Researching the social dynamics of law
Law is increasingly center stage for political battles. Across the globe, people are going to court to claim their right to health or education, to fight for their right to engage in sex work or same-sex relationships – while others mobilize courts and legislatures to criminalize prostitution or homosexual practice.
Located in Bergen, Center on Law and Social Transformation launched Friday 22 August, aims to bring together scholars, students and practitioners across institutions and academic fields focusing on law as an instrument of social change. The center is a cooperation between CMI and the University of Bergen, but is a virtual global centre with fellows from all over the world.
Bergen hosts many researchers who work on lawfare issues, or the strategic use of law as a political tool. The last 15 years, CMI and the Department for Comparative Politics at the University of Bergen, have worked together on a number of projects exploring legal mobilization and the social and political role of courts in the global South.
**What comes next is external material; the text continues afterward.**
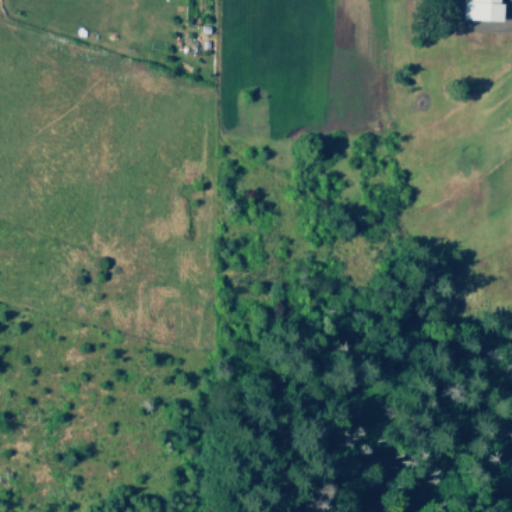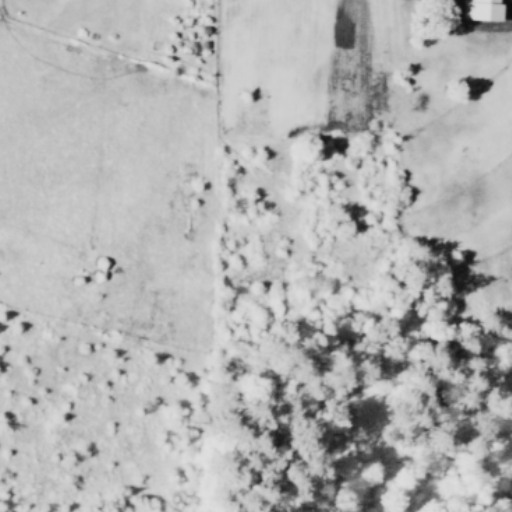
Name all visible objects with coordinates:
building: (481, 10)
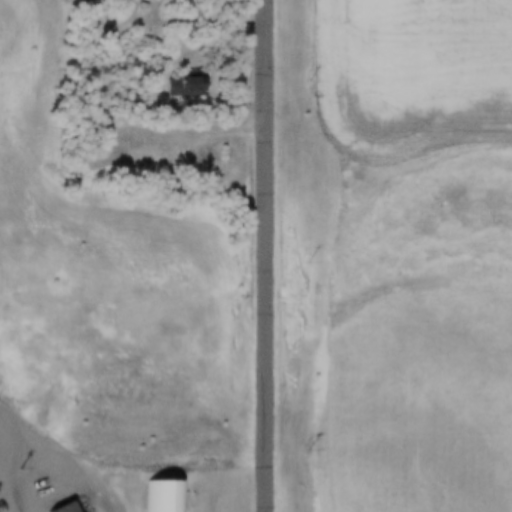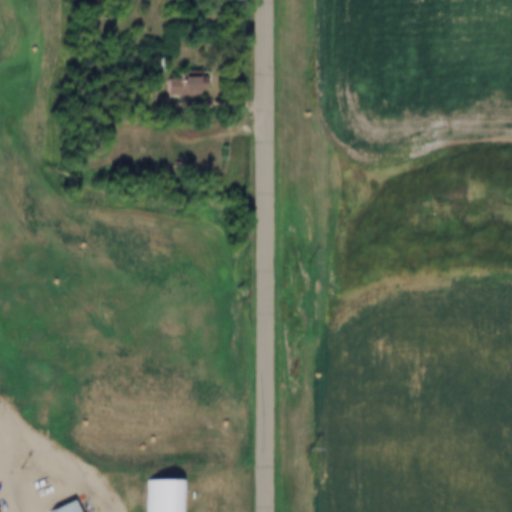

Siri Gloppen, Professor of Comparative Politics at the University of Bergen and a researcher at CMI, directs the new center
--Many countries have seen a rights revolution in recent years. Legal mobilization have become increasingly important almost all over the world. Why is this? One part of the answer may be that new constitutions and treaties have expanded citizens’ rights, and many areas of life have become more densely regulated, leaving courts and administrative bodies with more power, but we don’t know enough about issues like: Who engages in legal mobilization? When is going to court effective and smart? What are the broader and more long-term effects? The formation of this center represents a desire to understand the growing importance of law, says Gloppen.
There is a long tradition of research on the role of legal institutions and legal mobilization in the US and in some European countries. Less is known about these processes in Latin America, Asia and Africa. In Norway there is a growing interest in socio-legal research, but the academic environment is fragmented. Centre on Law and Social Transformation aims to stimulate and consolidate research on these issues in Norway and contribute to innovative research in the field globally.
Driving social change
The centre is organised around four main themes: Legal Mobilisation; Legal Engineering; Transforming Conflict and Functioning of Courts. Legal mobilisation explores how legal norms and institutions can change society and politics through formal processes as well as through advocacy.
- Legal mobilization in some cases aims at concrete goals for particular individuals or groups, for example to prevent the building of a hydroelectric dam threatening the environment and the land rights, welfare and culture of indigenous people living in an area. But the goals can also be more general, for example improved health care for prisoners, gender justice, or improved climate policies. In some cases parties from different sides of the ideological spectrum use legal arenas to fight battles over highly morally charged issues such as sexual and reproductive rights (homosexuality, abortion etc), creating special challenges for the courts. The projects and activities in this thematic area seek to understand the dynamics that lead to legal mobilization in particular contexts and around particular issues. What makes legal mobilization more successful in certain cases than in other? What are the intended and unintended effects of such mobilisation?
Legal engineering looks at when rules and laws themselves are altered to achieve a particular societal goal. Public authorities change constitutions, laws and regulations with the aim of inducing (or preventing) some form of social change. Criminal law is made and changed to control and prevent crime. New constitutions are often made after periods of crisis, to prevent the evils of the past from re-emerging and to steer society towards a better future. Many older constitutions have been reformed to provide for a broader range of rights, including welfare right to secure social citizenship, says Gloppen:
- We lack good methods for systematically assessing not only the effects of constitutions, but also of different forms of legislation and regulation. Thus a key aim of the activities within this thematic area is to develop new quantitative and qualitative approaches to investigate effects of law.
Transforming conflict is the third thematic area. Law and legal mechanism are increasingly seen as important tools for addressing problems of violence and societal conflict. Transitional justice mechanisms address past human rights abuses as well as constitutional reform and legal empowerment of local communities and vulnerable groups.
- The widespread belief in the effectiveness of these strategies rests on a relatively week empirical foundation, argues Gloppen. There is limited systematic knowledge about the various types of effects, and the projects and activities within this thematic area seek to broaden this knowledge base, as well as sharpen the methodological tools for assessing the effects.
What is it that makes judges independent - and what makes courts – and individual judges – behave and rule the way they do in different types of cases? This is a large scholarly field, but most of what is written concerns the USA or the EU.
- The projects and activities within this thematic area seek to broaden this base by studying courts and judges in parts of the world that have received less attention (such as Norway and Latin-America), and by refining the methodological tools. We will produce practically relevant insights.
Interdisciplinarity is key component of the new centre.
- We bring together people from various fields including lawyers, political scientists, social anthropologists and natural scientists. We depend on a wide variety of perspectives if we are to understand these complex processes.